Baara Next is written in TypeScript, runs on Bun, stores state in SQLite, and uses the Claude Code SDK for agent execution. Those are implementation choices. I could have written it in Rust with Postgres and the OpenAI Agents SDK and the pattern would be the same. Queue to decouple submission from execution. Sandbox to decouple the agent’s environment from yours. Checkpoint to decouple progress from session continuity. Recovery to decouple failure from loss.

The specific technologies matter less than the shape they fill. That’s the point I keep coming back to. The 11-state machine is a shape. The IStore contract that keeps SQL out of business logic is a shape. The ISandbox interface with three methods is a shape. You could fill these shapes with different materials and get the same structural properties. The durability doesn’t come from SQLite. It comes from the decision to persist every state transition, every checkpoint, every event, into a store that survives process crashes.

In Mandinka, baara is the work and the craft. The blacksmith’s baara produces tools that outlast the forge session.
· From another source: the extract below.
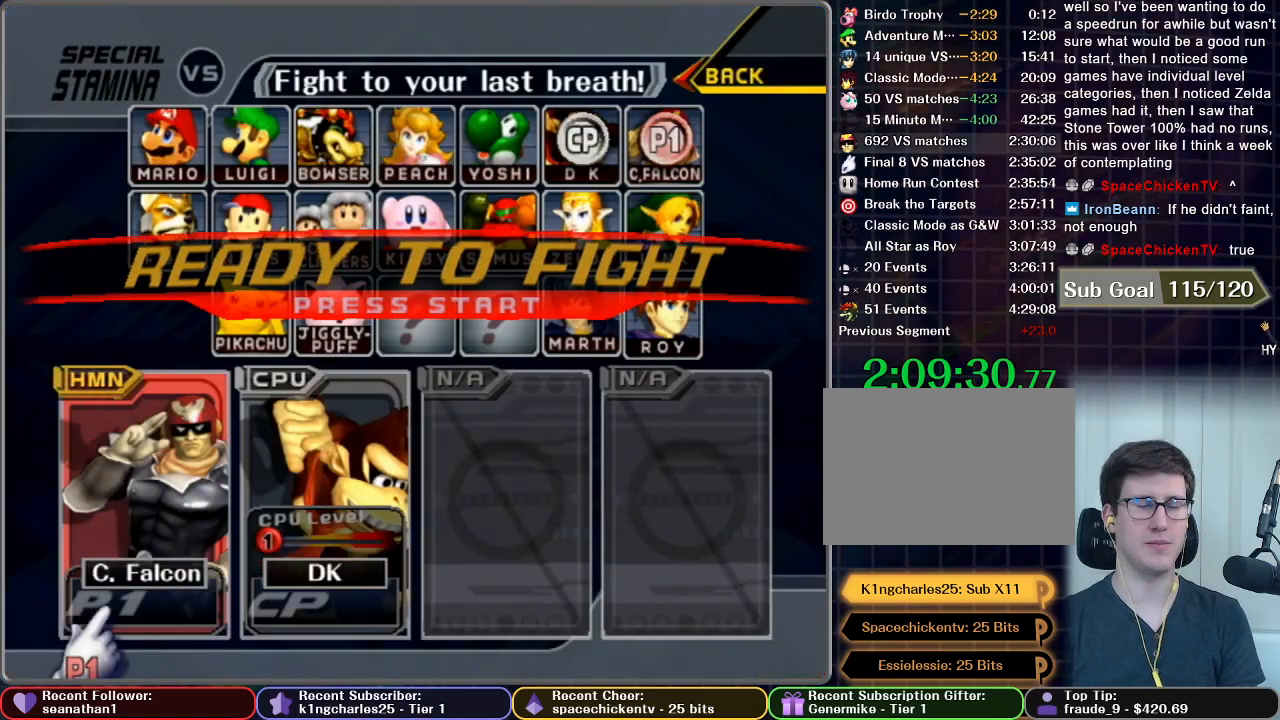
{"buttons": ["START"], "left_stick": "center", "right_stick": "center", "button_events": [[34, "START", "up"], [117, "START", "down"], [367, "START", "up"], [467, "START", "down"]]}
The weaver’s baara produces cloth that outlasts the loom. The pattern here is the same: make something that survives the conditions of its creation. An agent’s work should survive the terminal session, the laptop lid closing, the process crashing, the network dropping. Not because the technology is special, but because the architecture decided that persistence matters more than simplicity, and built accordingly.

The code is open. The architecture is transparent. The tradeoffs are documented. What you build with the pattern is your baara.